The private hospital group Hirslanden has been facing challenges as it primarily treats patients with basic insurance, resulting in a decline in profitability. There is uncertainty about the intentions of the two wealthy families behind Hirslanden’s parent company in South Africa.
Patients with additional insurance receive many benefits during hospital stays, such as larger rooms, more food choices, and access to senior doctors. However, in Switzerland, fewer people can afford insurance that covers these costs, leading to an increase in patients with basic insurance being treated in private clinics.
With rising costs and a high proportion of patients with basic insurance, Hirslanden has seen a decline in profitability over the years. The hospital operator is under pressure to increase margins and retain supplementary insured patients by investing in infrastructure and offering specialized services.

********************

▶ [EXERCISE OBJECTIVE]: Pick up the passage on the Hirslanden hospital group after its last sentence and continue it. The records are distinct from the passage on the Hirslanden hospital group and have no connection to it.

▶ [INFORMATION SUPPLIED]:

********************

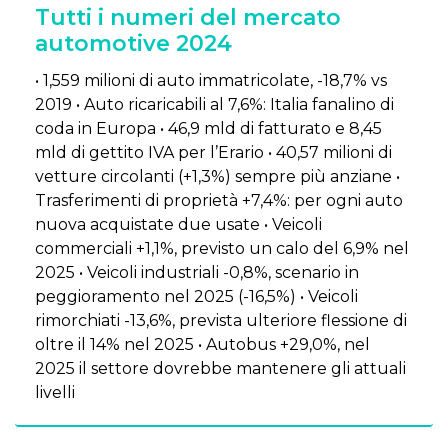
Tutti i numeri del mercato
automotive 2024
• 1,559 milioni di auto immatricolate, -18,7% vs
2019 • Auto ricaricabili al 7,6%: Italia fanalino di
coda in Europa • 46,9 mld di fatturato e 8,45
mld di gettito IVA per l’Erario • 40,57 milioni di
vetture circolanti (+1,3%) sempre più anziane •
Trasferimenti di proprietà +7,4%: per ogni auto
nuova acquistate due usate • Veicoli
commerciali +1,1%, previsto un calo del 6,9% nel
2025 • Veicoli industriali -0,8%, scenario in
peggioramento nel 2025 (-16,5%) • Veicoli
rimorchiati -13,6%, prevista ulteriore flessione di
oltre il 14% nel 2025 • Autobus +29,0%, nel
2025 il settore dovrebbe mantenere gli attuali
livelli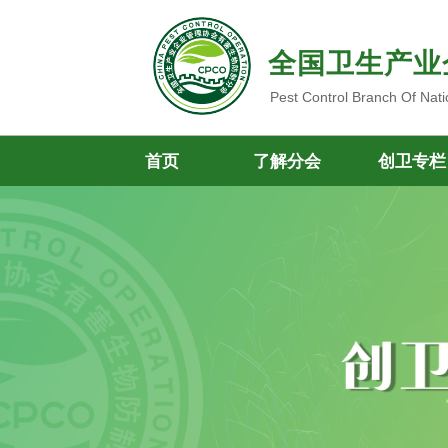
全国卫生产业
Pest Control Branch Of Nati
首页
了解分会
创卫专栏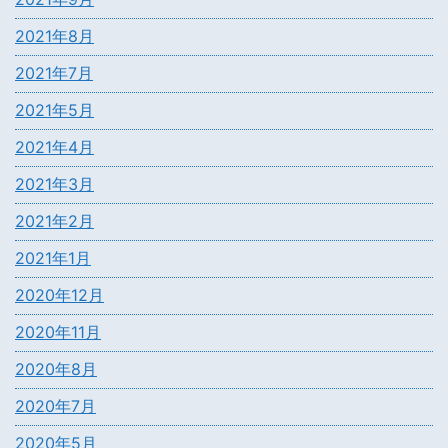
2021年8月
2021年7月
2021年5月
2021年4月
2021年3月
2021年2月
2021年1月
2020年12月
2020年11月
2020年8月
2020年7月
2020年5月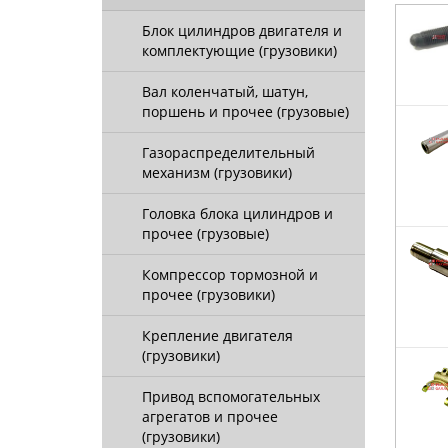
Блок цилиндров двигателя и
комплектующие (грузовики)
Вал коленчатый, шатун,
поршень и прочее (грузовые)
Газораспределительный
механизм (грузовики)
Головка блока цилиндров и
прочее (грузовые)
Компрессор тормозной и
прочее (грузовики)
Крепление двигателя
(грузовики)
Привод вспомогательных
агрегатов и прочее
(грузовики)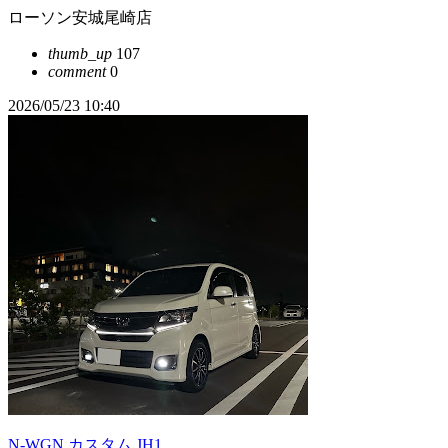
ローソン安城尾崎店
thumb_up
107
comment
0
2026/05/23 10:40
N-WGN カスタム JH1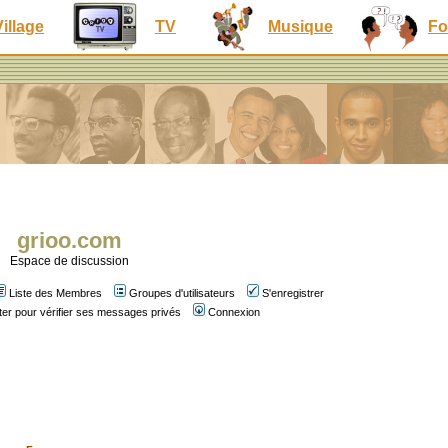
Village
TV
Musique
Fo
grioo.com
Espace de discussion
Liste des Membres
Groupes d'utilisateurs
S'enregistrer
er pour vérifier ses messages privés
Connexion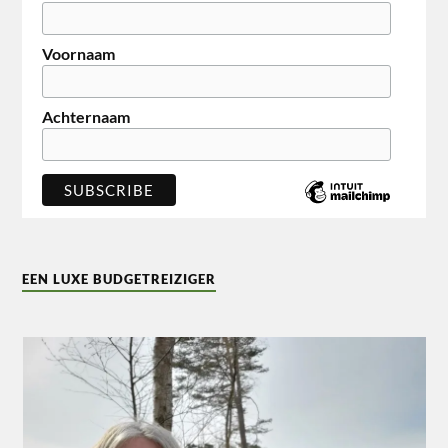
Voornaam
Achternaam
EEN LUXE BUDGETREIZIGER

********************

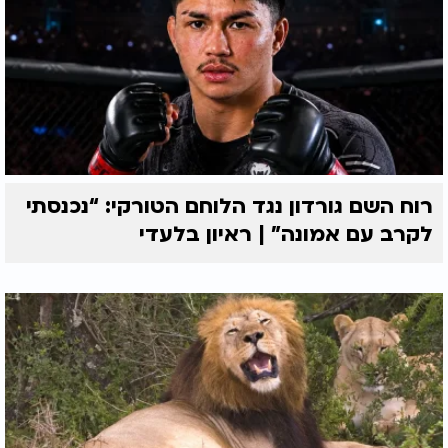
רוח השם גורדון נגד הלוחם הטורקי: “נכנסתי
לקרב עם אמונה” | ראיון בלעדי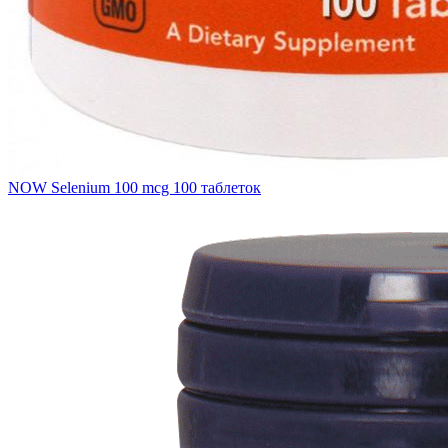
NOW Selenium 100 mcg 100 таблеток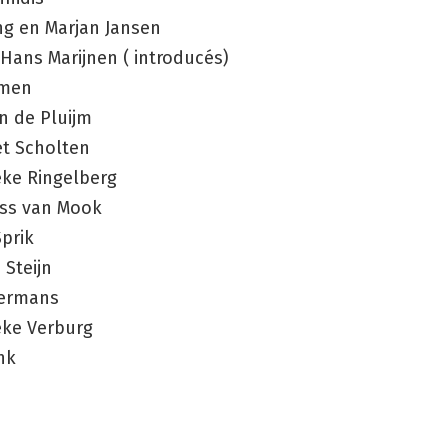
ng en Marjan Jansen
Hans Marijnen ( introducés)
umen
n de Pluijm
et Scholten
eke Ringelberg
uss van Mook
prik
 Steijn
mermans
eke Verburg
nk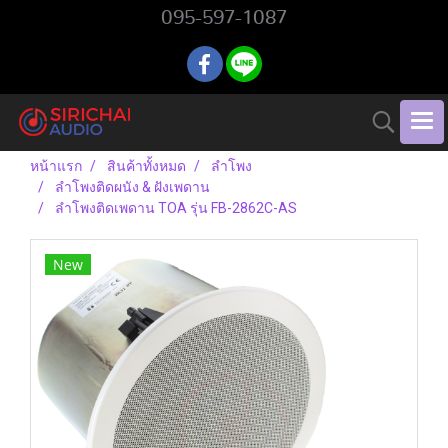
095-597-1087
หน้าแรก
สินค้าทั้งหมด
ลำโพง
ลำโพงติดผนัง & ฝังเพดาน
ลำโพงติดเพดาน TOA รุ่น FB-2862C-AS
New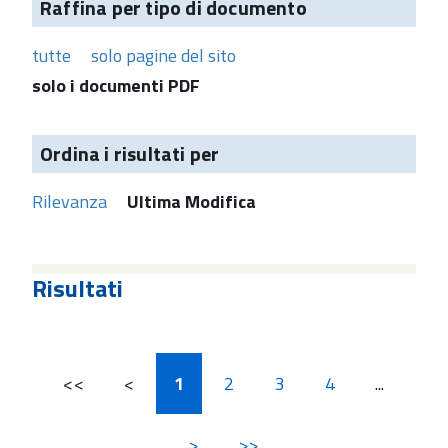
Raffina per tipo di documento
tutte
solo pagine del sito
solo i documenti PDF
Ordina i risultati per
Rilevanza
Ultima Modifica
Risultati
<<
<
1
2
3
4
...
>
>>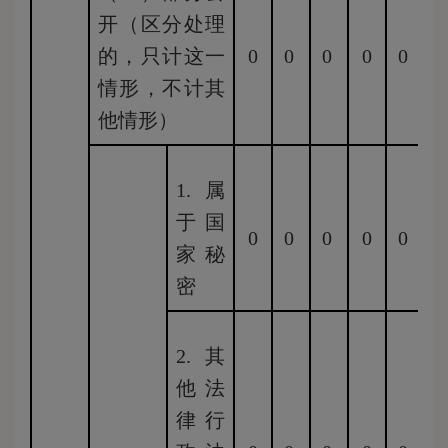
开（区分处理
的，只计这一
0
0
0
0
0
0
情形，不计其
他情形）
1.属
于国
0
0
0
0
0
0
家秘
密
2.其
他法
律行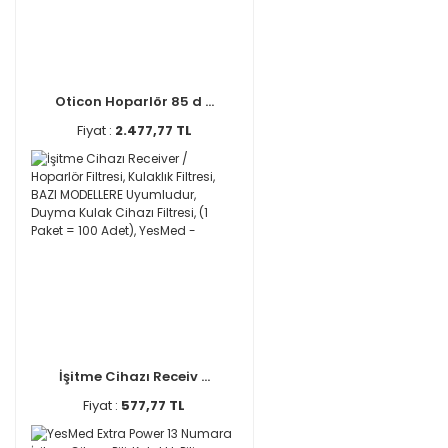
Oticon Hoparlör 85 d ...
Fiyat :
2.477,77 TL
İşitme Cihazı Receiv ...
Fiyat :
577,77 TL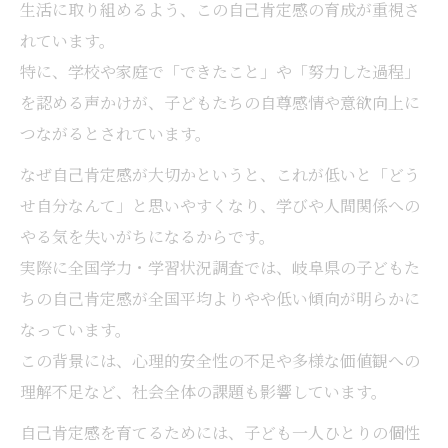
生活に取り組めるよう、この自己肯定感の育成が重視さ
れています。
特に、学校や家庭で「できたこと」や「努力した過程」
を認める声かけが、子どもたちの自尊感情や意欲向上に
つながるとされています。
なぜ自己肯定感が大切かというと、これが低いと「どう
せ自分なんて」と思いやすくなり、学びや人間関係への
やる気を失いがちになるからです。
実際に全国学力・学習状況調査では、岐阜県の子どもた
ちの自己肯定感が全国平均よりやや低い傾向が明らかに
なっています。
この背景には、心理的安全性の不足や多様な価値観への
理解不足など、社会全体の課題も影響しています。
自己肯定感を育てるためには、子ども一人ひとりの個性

********************

▶ [TASK OUTPUT]:
Hirslanden is implementing cost-saving measures, particularly in administration, and aims to increase bed occupancy to improve performance. The company’s two owners, Remgro and MSC, have long-term strategic plans for Hirslanden but there is no clarity on specific expectations from the business.
As Hirslanden repositions itself for the future, it must address cost pressures, increase efficiencies and focus on automation. Despite challenges, Hirslanden remains one of the most profitable hospital operators in Switzerland but it faces increasing competition and rising costs in the healthcare industry.